Numerical Analysis of the Wind Turbine Pitch Bearing Raceway Tribo-contact due to Cyclic Loading Under Constant Pitch Angle

Pitch control movements in wind turbines are commonly short and slow. Moreover, some operating conditions may result in no pitch movement for large time periods. Variable loads coming from wind and the own weight of the blades will turn into micro-oscillations at ball to raceway contact as consequence of ring and contact deformations. Control oscillating movements have been extensively studied in literature. However, no research has been found relating motionless operating point with wear and false brinelling damage.

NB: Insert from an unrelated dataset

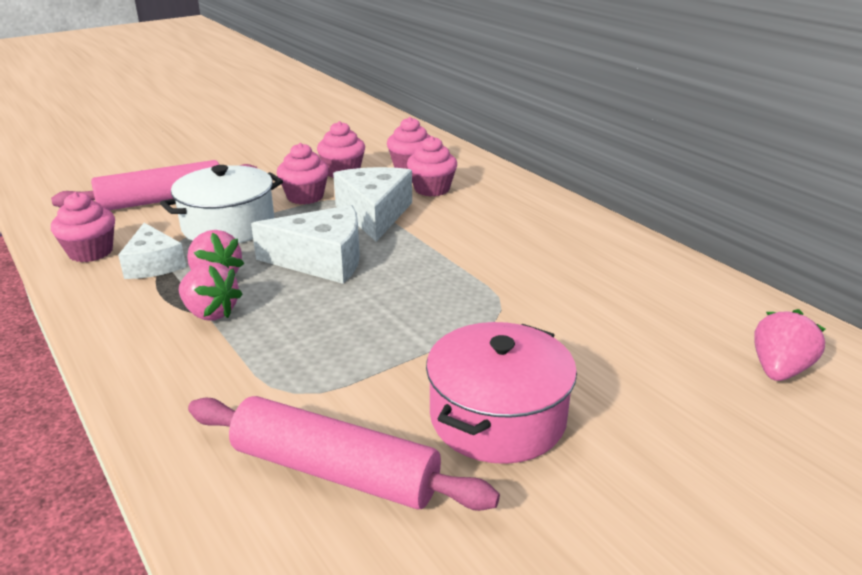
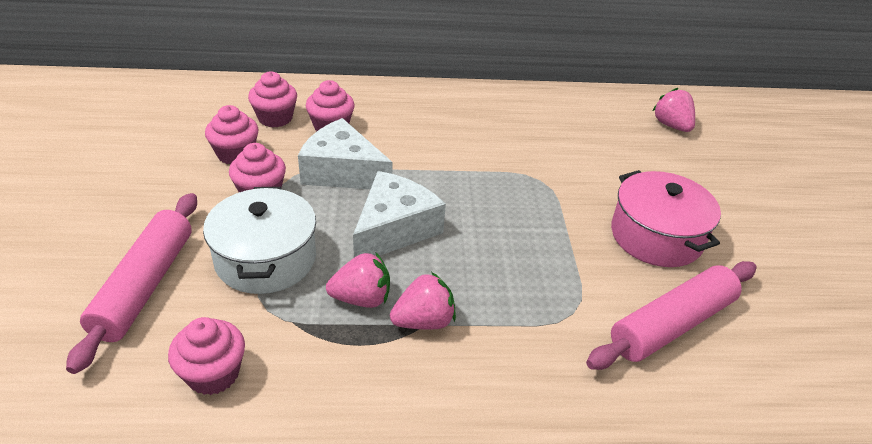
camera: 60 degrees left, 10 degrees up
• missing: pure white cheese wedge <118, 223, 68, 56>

In the present work, a comprehensive analysis at ball-raceway contact taking a 4-point contact ball bearing of 5 MW NREL offshore reference wind turbine as case of study. A simplified finite element model allows to simulate different bearing parameters and loading conditions in order to determinate their effects on the ball and raceway contact behavior. The numerical results highlight the limitations of classic analytical contact mechanics equations which do not predict any tangential stress for non-conformal spherical bodies of same material under normal loading. Furthermore, results reveal the occurrence of micro-slip once a pressure threshold is reached and the effects of some bearing parameters such as raceway conformity or contact friction coefficient. As consequence of this analysis, it is numerically demonstrated that a cyclic normal load without any rolling can lead to local frictional wear, false brinelling or fretting corrosion damage at the bearing raceway.